# [TASK DESCRIPTION]
Copy out the lines of the records word for word, starting at the line that contains "Subscribe With Entclass Blog" and ending at the line that contains "and a challenge.", both included.

# [RECORDS TO PROCESS]

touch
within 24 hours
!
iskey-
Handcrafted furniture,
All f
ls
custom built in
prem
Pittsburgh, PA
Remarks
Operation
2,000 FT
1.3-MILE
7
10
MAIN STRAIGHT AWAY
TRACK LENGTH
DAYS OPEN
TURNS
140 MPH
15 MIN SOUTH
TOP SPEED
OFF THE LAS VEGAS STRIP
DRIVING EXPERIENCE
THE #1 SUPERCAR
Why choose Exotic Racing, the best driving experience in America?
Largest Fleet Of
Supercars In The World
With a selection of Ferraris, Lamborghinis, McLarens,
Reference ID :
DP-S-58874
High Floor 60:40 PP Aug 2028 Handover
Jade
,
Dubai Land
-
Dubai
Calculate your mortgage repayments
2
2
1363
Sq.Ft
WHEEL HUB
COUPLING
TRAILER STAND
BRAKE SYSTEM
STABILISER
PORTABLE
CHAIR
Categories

...

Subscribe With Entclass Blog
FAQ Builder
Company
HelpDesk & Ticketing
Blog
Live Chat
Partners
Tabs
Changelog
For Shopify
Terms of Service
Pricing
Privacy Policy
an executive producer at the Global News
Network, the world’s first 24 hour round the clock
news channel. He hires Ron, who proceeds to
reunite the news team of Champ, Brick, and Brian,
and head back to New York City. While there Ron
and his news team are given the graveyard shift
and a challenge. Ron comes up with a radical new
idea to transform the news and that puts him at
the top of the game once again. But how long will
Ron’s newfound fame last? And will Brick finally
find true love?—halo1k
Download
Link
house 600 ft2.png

# [WRITTEN REPLY]
Subscribe With Entclass Blog
FAQ Builder
Company
HelpDesk & Ticketing
Blog
Live Chat
Partners
Tabs
Changelog
For Shopify
Terms of Service
Pricing
Privacy Policy
an executive producer at the Global News
Network, the world’s first 24 hour round the clock
news channel. He hires Ron, who proceeds to
reunite the news team of Champ, Brick, and Brian,
and head back to New York City. While there Ron
and his news team are given the graveyard shift
and a challenge. Ron comes up with a radical new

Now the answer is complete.